| Records provided |
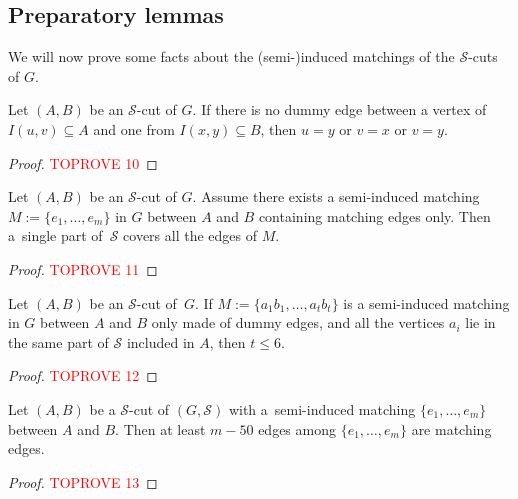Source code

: \documentclass[a4paper,UKenglish,cleveref,hyperref,autoref]{lipics-v2021}
\begin{document}
\subsection{Preparatory lemmas}

\renewcommand{\part}{\text{part}}

We will now prove some facts about the (semi-)induced matchings of the $\mathcal S$-cuts of $G$.

\begin{lemma}\label{lem:no-dummy-edge-S-cut}
	Let $(A, B)$ be an $\mathcal S$-cut of $G$.
	If there is no dummy edge between a vertex of $I(u,v)\subseteq A$ and one from $I(x,y)\subseteq B$, then $u=y$ or $v=x$ or $v=y$.
\end{lemma}
\begin{proof}\textcolor{red}{TOPROVE 10}\end{proof}

\begin{lemma}\label{lem:matching-edges-are-clean}
  Let $(A, B)$ be an $\mathcal S$-cut of $G$.
  Assume there exists a semi-induced matching $M := \{e_1, \dots, e_m\}$ in $G$ between $A$ and $B$ containing matching edges only.
  Then a~single part of~$\mathcal S$ covers all the edges of $M$. 
\end{lemma}
\begin{proof}\textcolor{red}{TOPROVE 11}\end{proof}

\begin{lemma}\label{lem:white-edges-restriction}
  Let $(A, B)$ be an $\mathcal S$-cut of~$G$.
  If $M := \{a_1b_1, \dots, a_tb_t\}$ is a semi-induced matching in $G$ between $A$ and $B$ only made of dummy edges, and all the vertices $a_i$ lie in the same part of $\mathcal S$ included in $A$, then $t \leqslant 6$.
\end{lemma}
\begin{proof}\textcolor{red}{TOPROVE 12}\end{proof}

\begin{lemma}\label{lem:mim-width-local}
  Let $(A, B)$ be a $\mathcal S$-cut of $(G, \mathcal S)$ with a~semi-induced matching $\{e_1, \ldots, e_m\}$ between $A$ and $B$.
  Then at least $m - 50$ edges among $\{e_1, \ldots, e_m\}$ are matching edges.
\end{lemma}
\begin{proof}\textcolor{red}{TOPROVE 13}\end{proof}
\end{document}
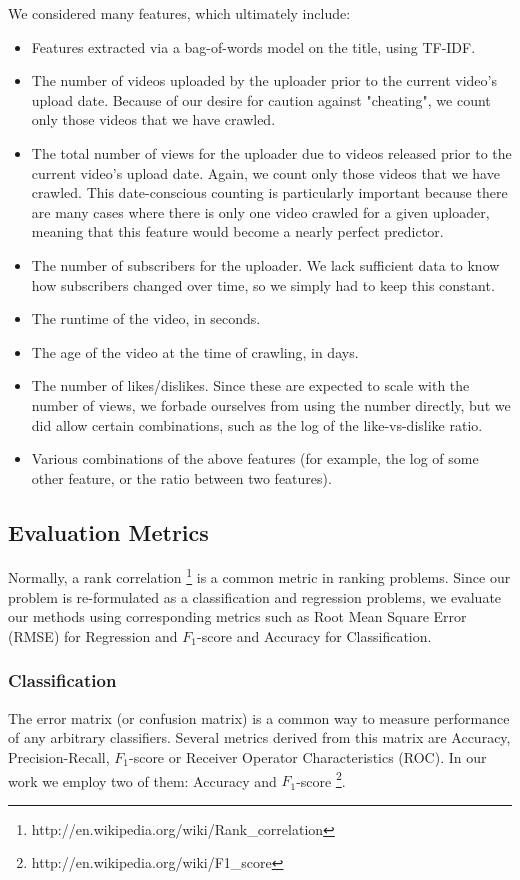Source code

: 		We considered many features, which ultimately include:
		\begin{itemize}
			\item
			Features extracted via a bag-of-words model on the title, using TF-IDF.
			\item
			The number of videos uploaded by the uploader prior to the current video's upload date.  Because of our desire for caution against "cheating", we count only those videos that we have crawled.
			\item
			The total number of views for the uploader due to videos released prior to the current video's upload date.  Again, we count only those videos that we have crawled.  This date-conscious counting is particularly important because there are many cases where there is only one video crawled for a given uploader, meaning that this feature would become a nearly perfect predictor.
			\item
			The number of subscribers for the uploader.  We lack sufficient data to know how subscribers changed over time, so we simply had to keep this constant.
			\item
			The runtime of the video, in seconds.
			\item
			The age of the video at the time of crawling, in days.
			\item
			The number of likes/dislikes.  Since these are expected to scale with the number of views, we forbade ourselves from using the number directly, but we did allow certain combinations, such as the log of the like-vs-dislike ratio.
			\item
			Various combinations of the above features (for example, the log of some other feature, or the ratio between two features).
		\end{itemize}
	
\subsection{Evaluation Metrics}
	Normally, a rank correlation \footnote{http://en.wikipedia.org/wiki/Rank\_correlation} is a common metric in ranking problems. Since our problem is re-formulated as a classification and regression problems, we evaluate our methods using corresponding metrics such as Root Mean Square Error (RMSE) for Regression and $F_1$-score and Accuracy for Classification.
	
	\subsubsection{Classification}
	The error matrix (or confusion matrix) is a common way to measure performance of any arbitrary classifiers. Several metrics derived from this matrix are Accuracy, Precision-Recall, $F_1$-score or Receiver Operator Characteristics (ROC). In our work we employ two of them: Accuracy and $F_1$-score \footnote{http://en.wikipedia.org/wiki/F1\_score}.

| The task |
In the records above, the line with "many features, which" marks the start and the line with "Normally, a rank" marks the end; copy that stretch exactly, both lines included, and nothing else.

| Exercise solution |
: 		We considered many features, which ultimately include:
		\begin{itemize}
			\item
			Features extracted via a bag-of-words model on the title, using TF-IDF.
			\item
			The number of videos uploaded by the uploader prior to the current video's upload date.  Because of our desire for caution against "cheating", we count only those videos that we have crawled.
			\item
			The total number of views for the uploader due to videos released prior to the current video's upload date.  Again, we count only those videos that we have crawled.  This date-conscious counting is particularly important because there are many cases where there is only one video crawled for a given uploader, meaning that this feature would become a nearly perfect predictor.
			\item
			The number of subscribers for the uploader.  We lack sufficient data to know how subscribers changed over time, so we simply had to keep this constant.
			\item
			The runtime of the video, in seconds.
			\item
			The age of the video at the time of crawling, in days.
			\item
			The number of likes/dislikes.  Since these are expected to scale with the number of views, we forbade ourselves from using the number directly, but we did allow certain combinations, such as the log of the like-vs-dislike ratio.
			\item
			Various combinations of the above features (for example, the log of some other feature, or the ratio between two features).
		\end{itemize}
	
\subsection{Evaluation Metrics}
	Normally, a rank correlation \footnote{http://en.wikipedia.org/wiki/Rank\_correlation} is a common metric in ranking problems. Since our problem is re-formulated as a classification and regression problems, we evaluate our methods using corresponding metrics such as Root Mean Square Error (RMSE) for Regression and $F_1$-score and Accuracy for Classification.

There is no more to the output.